Trent Watts
July 28th, 2007, 12:53 PM
i have a client who is going to give me still images to put into final cut. he is asking me what resolution he should use. he says they are in 760 by 486 right now. also, he has his stills at 72dpi resolution. does 300dpi make much of a difference or no? im editing from mini-dv. (also, i was searching for threads relating to this, but couldnt find any. if anyone knows of some, could they paste them in?)
Kevin Randolph
July 28th, 2007, 07:28 PM
If you're not planning on doing any "Ken Burns" effect with them then you'll be fine with the image size that the files are now. If you plan to do any zooming or movement then try to get the files as big as available.
HTH...
Boyd Ostroff
July 28th, 2007, 07:38 PM
720x480 is the native size for DV, however the pixels are not square. A computer monitor has square pixels, so an example of a correctly proportioned 4:3 image would be 1024x768 or 800x600 or 720x540 or 640x480 (or any other size where the width is 1.33x the height).
If you're using still images they should be in that 4:3 proportion to start with. Then you can drop them into FCP and it will scale them to fit. However, my experience is that FCP doesn't do a very clean job of scaling images. If you have Photoshop or a similar program, take your original image (1024x768 for example) and resize it to 720x480, then drop it into FCP.
72 dpi would be correct for what you want (although probably irrelevant since the pixel dimensions are what you're really interested in).
Gene Crucean
July 29th, 2007, 09:05 AM
72 dpi would be correct for what you want (although probably irrelevant since the pixel dimensions are what you're really interested in).
Correctamundo. DPI is only relevant if you are printing.
For eg. if your destination is a computer monitor, you could have a file that's 1920x1080 - 3000dpi and a file that's 1920x1080 - 72dpi and both will work perfectly not to mention the file size will be identical.
Don Blish
July 29th, 2007, 03:20 PM
If you're using still images they should be in that 4:3 proportion to start with. Then you can drop them into FCP and it will scale them to fit. However, my experience is that FCP doesn't do a very clean job of scaling images. If you have Photoshop or a similar program, take your original image (1024x768 for example) and resize it to 720x480, then drop it into FCP.
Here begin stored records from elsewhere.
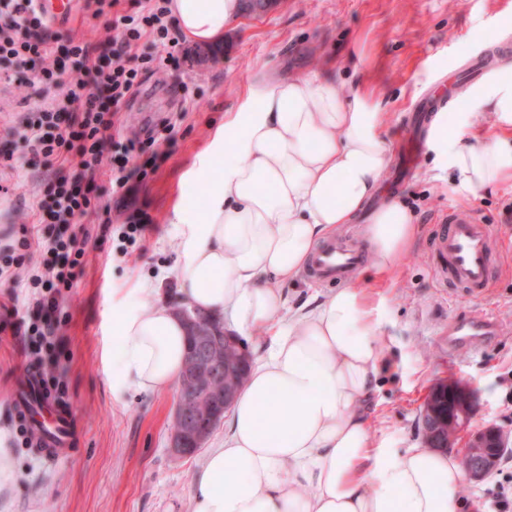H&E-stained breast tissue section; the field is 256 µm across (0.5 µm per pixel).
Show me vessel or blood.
<instances>
[{
  "label": "vessel or blood",
  "mask_w": 512,
  "mask_h": 512,
  "mask_svg": "<svg viewBox=\"0 0 512 512\" xmlns=\"http://www.w3.org/2000/svg\"><path fill=\"white\" fill-rule=\"evenodd\" d=\"M78 0H39L44 16L52 22L70 19ZM497 240L486 224L474 216H449L431 241L435 258L434 273L440 284L452 285L469 295L484 293L493 275V257ZM363 255L356 248L323 245L312 257L307 275L320 284H340L351 279L360 268ZM500 323L484 314L449 323L445 332L449 348L472 349L489 337L499 335ZM29 385H21L10 394L8 402L27 425L31 441L39 455L57 461L71 454L72 416L58 398L45 397L38 406H30L26 395Z\"/></svg>",
  "instance_id": "obj_1"
}]
</instances>
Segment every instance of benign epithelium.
<instances>
[{
	"instance_id": "benign-epithelium-1",
	"label": "benign epithelium",
	"mask_w": 512,
	"mask_h": 512,
	"mask_svg": "<svg viewBox=\"0 0 512 512\" xmlns=\"http://www.w3.org/2000/svg\"><path fill=\"white\" fill-rule=\"evenodd\" d=\"M173 309L185 324L190 346L176 390L170 450L176 457H186L203 447L240 392V385L224 382L230 370L224 347L233 344L239 348V368L243 372L251 364V354L236 335L207 314L178 303ZM447 395L448 433L435 428L436 413L431 405L422 415V428L435 436L439 448H453L464 439L466 472L470 480L478 482L496 467L503 449L508 447L509 436L494 425L472 424L475 400L466 386L451 382Z\"/></svg>"
}]
</instances>
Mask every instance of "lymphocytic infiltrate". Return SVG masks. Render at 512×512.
<instances>
[{
	"label": "lymphocytic infiltrate",
	"instance_id": "obj_1",
	"mask_svg": "<svg viewBox=\"0 0 512 512\" xmlns=\"http://www.w3.org/2000/svg\"><path fill=\"white\" fill-rule=\"evenodd\" d=\"M121 2L82 0L88 17L107 20L111 54L102 57L74 36L55 48L51 26L35 0H0V82L14 81L27 70L59 90L50 103L37 106L21 133L31 154L43 159L53 175L32 204L37 218H49L52 232L18 243L29 283L41 290L34 305L46 312L57 309L60 289L70 286L88 251L86 235L73 232V225L88 215L109 213L99 194L102 177H109L118 192L141 174L111 161L118 107L133 93L140 72L156 61L153 54L140 52L141 40L163 48L166 61H179V36L168 19V0H137L133 15L120 11Z\"/></svg>",
	"mask_w": 512,
	"mask_h": 512
}]
</instances>
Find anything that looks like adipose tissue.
<instances>
[{
    "instance_id": "obj_1",
    "label": "adipose tissue",
    "mask_w": 512,
    "mask_h": 512,
    "mask_svg": "<svg viewBox=\"0 0 512 512\" xmlns=\"http://www.w3.org/2000/svg\"><path fill=\"white\" fill-rule=\"evenodd\" d=\"M183 37L208 47L242 0H169ZM481 121L438 113L426 144L467 196L512 184V81L476 93ZM396 134L361 86L340 96L327 75L262 78L210 133L187 172L205 182L202 203L175 204L177 300L247 335L270 333L232 406L230 430L208 449L189 491V512H455L465 472L454 452L395 448L372 431L367 403L388 367L378 334L388 299L354 286L309 310L287 307L283 287L319 246L362 211L365 277L383 279L417 227L400 197L369 202ZM224 171L207 178L209 161ZM154 297L151 306L142 297ZM112 390L165 393L184 366L185 329L149 280L136 282L112 317Z\"/></svg>"
}]
</instances>
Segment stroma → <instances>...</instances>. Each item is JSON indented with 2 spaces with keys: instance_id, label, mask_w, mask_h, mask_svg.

As long as you are in camera-native square pixel mode you must keep the crop 4:3 (ie 480x640 etc.) That "image crop" to resize to 720x480 must be "unconstrained", then, select "pixel aspect ratio" and then select "D1/DV NTSC (0.9)".
For widescreen you would crop your square pixel photo to 16:9 proportions (DV: 480x853 HDV: 1080x1920). Then "Image size" it, "unconstrained" as needed, (DV: 480x720 or HDV: 1080x1440), then reset pixel aspect ratio as appropriate. Many editing programs work fastest with photos in just the right size so no previewing is needed.